Beijing - Energy deals took centre stage during a southern African tour by China's leader-in-waiting, but the growing ties between China and Africa are quickly moving beyond the traditional sectors of energy and infrastructure.
Vice-President Xi Jinping this week wrapped up a visit to South Africa, Angola and Botswana.
Xi, who is expected to succeed Hu Jintao as head of the ruling Communist Party in 2012, witnessed the signing of deals worth millions of dollars to build a power plant and solar panel factory and to increase South African exports to China.
Less visible during state visits but increasingly important is trade in sectors besides resources. Chinese consumer goods are making huge inroads in African markets, and more and more Chinese firms are exploring manufacturing deals.

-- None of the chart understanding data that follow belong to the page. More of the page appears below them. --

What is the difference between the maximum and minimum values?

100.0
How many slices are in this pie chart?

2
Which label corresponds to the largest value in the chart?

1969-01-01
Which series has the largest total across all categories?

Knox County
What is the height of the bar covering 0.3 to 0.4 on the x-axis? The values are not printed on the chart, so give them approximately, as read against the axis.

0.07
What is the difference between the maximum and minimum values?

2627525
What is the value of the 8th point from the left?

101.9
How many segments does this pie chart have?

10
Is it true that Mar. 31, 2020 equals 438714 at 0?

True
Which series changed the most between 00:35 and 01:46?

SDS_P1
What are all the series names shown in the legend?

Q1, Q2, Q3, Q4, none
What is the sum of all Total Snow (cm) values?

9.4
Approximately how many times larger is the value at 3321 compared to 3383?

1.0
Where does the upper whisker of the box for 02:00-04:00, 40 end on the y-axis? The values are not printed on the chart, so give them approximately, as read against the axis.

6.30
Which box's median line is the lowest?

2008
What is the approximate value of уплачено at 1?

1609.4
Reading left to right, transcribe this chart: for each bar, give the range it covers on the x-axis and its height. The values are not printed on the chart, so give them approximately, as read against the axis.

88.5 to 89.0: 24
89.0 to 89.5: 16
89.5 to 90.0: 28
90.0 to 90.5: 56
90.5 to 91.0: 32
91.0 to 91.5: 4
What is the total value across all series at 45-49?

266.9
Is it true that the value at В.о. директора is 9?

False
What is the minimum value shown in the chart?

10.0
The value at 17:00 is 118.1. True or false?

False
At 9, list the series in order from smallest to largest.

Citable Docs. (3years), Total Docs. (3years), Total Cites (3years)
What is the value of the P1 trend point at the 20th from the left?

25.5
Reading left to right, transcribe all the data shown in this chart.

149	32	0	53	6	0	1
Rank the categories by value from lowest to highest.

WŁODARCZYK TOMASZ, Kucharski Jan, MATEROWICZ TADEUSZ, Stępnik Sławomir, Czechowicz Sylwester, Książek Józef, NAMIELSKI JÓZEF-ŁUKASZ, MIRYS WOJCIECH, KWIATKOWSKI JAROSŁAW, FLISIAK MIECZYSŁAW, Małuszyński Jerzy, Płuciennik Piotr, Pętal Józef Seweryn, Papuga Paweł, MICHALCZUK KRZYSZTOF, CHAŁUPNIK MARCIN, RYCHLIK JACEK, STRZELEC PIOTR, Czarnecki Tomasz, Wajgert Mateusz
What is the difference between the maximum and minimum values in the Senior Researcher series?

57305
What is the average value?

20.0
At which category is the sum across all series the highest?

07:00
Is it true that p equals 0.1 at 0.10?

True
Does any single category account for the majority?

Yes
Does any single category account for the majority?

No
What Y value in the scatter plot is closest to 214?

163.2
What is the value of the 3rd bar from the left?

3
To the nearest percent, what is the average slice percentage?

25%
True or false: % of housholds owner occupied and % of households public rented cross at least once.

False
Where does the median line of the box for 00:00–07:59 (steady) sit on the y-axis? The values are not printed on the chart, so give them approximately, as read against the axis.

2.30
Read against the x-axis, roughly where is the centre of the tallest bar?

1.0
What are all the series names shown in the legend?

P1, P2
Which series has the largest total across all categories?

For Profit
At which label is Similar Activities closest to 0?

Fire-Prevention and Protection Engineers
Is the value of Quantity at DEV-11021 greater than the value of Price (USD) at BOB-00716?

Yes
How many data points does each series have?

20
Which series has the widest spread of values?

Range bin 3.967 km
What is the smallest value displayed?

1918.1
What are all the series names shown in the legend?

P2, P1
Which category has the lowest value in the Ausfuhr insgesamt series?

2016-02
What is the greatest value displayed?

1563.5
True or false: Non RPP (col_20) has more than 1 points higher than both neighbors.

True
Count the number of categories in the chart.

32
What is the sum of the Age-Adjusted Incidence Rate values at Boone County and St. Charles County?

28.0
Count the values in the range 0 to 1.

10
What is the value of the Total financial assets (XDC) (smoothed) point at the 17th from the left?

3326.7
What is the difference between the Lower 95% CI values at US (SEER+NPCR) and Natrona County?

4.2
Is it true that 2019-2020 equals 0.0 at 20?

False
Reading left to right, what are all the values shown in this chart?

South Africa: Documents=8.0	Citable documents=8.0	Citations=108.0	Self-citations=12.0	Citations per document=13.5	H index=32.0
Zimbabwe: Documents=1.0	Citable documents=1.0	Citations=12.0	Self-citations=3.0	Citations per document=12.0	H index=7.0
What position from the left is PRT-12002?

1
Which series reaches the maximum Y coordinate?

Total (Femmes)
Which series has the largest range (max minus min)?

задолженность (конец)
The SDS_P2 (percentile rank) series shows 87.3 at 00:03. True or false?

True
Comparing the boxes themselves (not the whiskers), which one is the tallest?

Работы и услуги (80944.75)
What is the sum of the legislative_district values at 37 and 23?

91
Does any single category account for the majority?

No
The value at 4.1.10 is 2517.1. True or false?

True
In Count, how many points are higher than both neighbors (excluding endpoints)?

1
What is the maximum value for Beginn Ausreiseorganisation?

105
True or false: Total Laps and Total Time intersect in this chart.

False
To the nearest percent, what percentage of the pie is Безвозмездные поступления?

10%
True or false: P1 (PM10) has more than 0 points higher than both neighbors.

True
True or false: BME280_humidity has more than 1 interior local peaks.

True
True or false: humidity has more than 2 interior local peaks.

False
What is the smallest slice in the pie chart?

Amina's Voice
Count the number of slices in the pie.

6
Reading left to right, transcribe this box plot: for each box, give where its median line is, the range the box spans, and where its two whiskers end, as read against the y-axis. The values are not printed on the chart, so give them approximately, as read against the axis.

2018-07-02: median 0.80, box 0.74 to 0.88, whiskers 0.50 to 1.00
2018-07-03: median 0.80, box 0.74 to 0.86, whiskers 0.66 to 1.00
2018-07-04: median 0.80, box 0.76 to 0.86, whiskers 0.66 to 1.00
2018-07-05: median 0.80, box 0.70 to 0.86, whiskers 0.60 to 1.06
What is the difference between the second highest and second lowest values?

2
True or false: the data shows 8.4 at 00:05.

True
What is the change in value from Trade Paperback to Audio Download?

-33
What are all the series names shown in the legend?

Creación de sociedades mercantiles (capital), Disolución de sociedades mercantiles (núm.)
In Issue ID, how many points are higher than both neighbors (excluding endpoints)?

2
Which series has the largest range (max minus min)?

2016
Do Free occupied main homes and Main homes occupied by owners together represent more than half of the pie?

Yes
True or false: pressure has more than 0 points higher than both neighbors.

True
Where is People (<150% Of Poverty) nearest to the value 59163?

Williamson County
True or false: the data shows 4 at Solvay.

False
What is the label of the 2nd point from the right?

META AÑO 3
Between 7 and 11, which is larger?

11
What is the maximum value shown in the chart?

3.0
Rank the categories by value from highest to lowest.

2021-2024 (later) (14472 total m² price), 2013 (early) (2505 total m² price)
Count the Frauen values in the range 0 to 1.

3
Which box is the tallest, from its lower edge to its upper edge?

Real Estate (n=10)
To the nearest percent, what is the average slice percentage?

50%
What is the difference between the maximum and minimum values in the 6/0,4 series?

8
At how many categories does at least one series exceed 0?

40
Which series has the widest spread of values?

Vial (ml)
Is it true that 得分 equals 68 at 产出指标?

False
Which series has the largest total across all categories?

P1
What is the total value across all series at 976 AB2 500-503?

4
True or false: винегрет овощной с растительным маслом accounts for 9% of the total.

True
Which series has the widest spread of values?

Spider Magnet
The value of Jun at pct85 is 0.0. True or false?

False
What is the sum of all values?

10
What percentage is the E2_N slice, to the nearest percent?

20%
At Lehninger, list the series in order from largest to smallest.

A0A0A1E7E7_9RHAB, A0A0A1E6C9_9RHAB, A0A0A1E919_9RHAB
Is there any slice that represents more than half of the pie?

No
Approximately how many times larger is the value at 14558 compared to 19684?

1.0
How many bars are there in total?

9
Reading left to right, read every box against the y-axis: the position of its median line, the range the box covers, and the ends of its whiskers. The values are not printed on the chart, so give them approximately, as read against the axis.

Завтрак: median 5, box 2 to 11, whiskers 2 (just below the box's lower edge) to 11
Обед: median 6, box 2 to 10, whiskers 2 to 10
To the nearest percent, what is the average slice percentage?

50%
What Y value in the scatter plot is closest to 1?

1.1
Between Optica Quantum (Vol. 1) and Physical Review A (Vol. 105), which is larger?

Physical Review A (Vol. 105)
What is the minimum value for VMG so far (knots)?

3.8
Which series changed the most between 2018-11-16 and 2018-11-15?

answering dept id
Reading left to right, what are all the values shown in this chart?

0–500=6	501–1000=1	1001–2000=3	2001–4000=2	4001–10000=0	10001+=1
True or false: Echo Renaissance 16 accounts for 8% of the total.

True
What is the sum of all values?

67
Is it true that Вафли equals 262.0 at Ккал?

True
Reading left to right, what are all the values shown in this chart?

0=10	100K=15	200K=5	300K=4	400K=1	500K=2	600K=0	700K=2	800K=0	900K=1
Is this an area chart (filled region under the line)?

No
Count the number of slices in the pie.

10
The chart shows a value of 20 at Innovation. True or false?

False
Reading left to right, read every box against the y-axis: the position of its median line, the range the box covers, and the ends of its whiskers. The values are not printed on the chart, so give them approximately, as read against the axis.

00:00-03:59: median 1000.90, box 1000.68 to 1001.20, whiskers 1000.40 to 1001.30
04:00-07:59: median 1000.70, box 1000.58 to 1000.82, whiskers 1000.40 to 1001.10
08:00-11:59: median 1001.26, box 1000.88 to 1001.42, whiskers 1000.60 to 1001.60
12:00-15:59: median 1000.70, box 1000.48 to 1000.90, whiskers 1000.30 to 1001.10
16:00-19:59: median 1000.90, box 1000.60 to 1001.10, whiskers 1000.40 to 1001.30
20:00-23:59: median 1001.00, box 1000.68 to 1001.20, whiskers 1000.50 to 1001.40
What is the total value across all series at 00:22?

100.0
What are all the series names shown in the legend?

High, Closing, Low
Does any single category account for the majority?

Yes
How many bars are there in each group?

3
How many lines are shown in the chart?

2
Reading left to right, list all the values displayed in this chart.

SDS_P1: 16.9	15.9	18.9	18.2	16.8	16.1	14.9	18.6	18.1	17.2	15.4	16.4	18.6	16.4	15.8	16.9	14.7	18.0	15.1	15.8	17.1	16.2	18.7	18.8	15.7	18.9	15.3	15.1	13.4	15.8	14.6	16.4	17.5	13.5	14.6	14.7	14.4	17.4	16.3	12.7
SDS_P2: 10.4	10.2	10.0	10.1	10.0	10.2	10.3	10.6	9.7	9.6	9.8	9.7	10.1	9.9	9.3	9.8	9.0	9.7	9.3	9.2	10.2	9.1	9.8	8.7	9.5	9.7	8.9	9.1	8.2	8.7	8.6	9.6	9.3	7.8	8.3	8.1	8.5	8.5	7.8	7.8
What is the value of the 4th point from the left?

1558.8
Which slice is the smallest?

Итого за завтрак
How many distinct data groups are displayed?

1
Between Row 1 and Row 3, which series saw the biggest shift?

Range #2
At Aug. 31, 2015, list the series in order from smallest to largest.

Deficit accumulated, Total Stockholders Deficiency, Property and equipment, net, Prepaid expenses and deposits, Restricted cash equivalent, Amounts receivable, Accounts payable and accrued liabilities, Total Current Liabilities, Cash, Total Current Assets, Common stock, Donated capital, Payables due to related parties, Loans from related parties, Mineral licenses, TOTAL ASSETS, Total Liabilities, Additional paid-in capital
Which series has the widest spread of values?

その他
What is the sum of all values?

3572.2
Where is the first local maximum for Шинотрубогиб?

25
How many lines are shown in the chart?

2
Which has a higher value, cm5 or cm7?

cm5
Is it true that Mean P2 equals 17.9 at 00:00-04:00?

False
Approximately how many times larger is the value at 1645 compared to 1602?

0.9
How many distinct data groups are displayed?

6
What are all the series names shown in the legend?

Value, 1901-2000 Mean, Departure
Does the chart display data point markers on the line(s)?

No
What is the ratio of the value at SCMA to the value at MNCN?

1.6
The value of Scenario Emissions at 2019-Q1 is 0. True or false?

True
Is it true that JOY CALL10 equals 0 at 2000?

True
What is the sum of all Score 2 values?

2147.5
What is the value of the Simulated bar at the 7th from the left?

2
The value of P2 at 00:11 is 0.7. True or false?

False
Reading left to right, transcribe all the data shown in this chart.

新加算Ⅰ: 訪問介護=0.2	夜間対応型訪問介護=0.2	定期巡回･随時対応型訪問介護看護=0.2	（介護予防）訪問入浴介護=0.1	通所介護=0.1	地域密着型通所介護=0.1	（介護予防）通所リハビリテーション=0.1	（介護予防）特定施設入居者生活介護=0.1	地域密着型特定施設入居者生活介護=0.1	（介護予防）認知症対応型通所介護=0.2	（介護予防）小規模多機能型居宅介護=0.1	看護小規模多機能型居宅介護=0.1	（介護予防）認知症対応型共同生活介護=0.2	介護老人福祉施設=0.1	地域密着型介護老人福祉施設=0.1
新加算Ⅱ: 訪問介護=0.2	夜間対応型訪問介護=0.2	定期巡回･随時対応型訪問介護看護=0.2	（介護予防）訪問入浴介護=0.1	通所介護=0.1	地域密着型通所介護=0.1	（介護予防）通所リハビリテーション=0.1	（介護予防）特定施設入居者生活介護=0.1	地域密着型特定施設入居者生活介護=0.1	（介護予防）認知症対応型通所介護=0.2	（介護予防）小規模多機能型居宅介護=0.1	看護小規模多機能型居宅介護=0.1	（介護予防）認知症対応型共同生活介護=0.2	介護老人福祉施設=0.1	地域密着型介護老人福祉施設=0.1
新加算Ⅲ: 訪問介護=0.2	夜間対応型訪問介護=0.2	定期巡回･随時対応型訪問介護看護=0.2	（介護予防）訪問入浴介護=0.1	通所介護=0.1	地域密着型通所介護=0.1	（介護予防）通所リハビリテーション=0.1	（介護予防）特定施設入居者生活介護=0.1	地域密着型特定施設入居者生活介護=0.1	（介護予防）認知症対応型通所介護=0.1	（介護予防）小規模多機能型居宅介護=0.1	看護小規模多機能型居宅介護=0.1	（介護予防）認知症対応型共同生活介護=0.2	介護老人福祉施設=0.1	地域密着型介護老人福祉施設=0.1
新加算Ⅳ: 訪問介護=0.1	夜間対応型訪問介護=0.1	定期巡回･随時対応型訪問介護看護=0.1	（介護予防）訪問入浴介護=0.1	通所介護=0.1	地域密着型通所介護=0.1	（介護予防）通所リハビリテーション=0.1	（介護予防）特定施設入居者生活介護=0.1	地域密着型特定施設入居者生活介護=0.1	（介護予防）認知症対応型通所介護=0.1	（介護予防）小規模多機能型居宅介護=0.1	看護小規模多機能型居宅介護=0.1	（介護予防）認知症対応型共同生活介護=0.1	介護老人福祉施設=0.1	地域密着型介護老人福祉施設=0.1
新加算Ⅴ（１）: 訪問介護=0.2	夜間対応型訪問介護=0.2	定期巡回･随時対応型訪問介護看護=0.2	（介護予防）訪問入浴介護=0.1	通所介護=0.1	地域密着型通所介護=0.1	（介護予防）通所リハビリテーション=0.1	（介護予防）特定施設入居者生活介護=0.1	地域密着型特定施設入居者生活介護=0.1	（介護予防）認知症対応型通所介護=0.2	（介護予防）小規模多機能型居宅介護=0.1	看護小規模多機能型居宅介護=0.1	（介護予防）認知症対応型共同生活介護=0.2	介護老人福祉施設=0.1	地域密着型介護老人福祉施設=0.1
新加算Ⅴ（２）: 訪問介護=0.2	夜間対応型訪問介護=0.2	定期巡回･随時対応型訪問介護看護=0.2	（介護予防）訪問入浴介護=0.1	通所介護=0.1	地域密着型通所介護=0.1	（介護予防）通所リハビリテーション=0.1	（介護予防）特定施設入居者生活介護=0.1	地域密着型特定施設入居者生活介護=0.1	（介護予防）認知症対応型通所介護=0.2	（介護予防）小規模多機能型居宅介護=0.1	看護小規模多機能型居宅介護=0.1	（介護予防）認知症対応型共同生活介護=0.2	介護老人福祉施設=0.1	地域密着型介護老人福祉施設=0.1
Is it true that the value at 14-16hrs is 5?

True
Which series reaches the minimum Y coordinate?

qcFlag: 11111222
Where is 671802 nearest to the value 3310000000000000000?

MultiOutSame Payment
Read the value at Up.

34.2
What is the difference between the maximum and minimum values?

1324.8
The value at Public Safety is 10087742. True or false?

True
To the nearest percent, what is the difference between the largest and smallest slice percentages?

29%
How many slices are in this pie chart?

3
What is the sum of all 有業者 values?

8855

"The key trend going forward here is that we're seeing hundreds of thousands, literally, of micro Chinese entrepreneurs, procuring from China and selling at the grassroots to African consumers," said Martyn Davies, chief executive of Frontier Advisory in Johannesburg.
"At the higher end, in more formalised retail... maybe three-quarters of their procurement, non-food, is from China," he said.
While China sees Africa as a prime source for the oil and minerals its hungry economy needs, the continent is also a promising market for everything from tiny hair decorations to automobiles churned out by China's fiercely competitive manufacturers.
"There are a lot of complementarities between the Chinese and African economies," said Xue Lan, dean of public policy at Tsinghua University in Beijing.
Better infrastructure in Africa can help move ore and oil out, and let more consumer goods in. Textiles already make up 16% of African purchases from China; footwear and clothing account for another 14%.
Craig Bond, China head for Standard Bank, South Africa's biggest bank, said China's prime objective in Africa is obviously to obtain access to natural resources, but there is another longer-term objective.
"The second one is looking at the long game of those markets becoming consumer markets for Chinese goods," Bond said.
Growth ties
China has traditionally encouraged its state-owned companies tendering for African contracts to team up with one of its policy banks, such as ExIm Bank, whose remit is to support government goals.
But as China's engagement with Africa deepens, the financing needs could be a stretch even for deep-pocketed policy lenders: the World Bank has identified a $31bn shortfall in the continent's infrastructure funding requirements.
Industrial and Commercial Bank of China, the world's largest bank, is one of the banks Beijing is coaxing to broaden its footprint in Africa. It owns 20% of Standard.
As living standards rise, other opportunities beckon. Africa in 2008 had about 80 million households with income above $5 000 a year - roughly the population of China's four largest cities.
By 2020, that number could grow to about 130 million.
"There's a lot to be said: the telecoms sector is booming, infrastructure is booming, services are booming," said Ngozi Okonjo-Iweala, the World Bank's managing director.
With a population of 800 million and growing, sub-Saharan Africa will soon approach the size of China or India, two members of the Bric grouping. The others are Brazil and Russia.
"We're talking about Africa now as another Bric," Okonjo-Iweala said. "So this is a vast market for all kinds of goods, both consumer goods as well as industrial goods."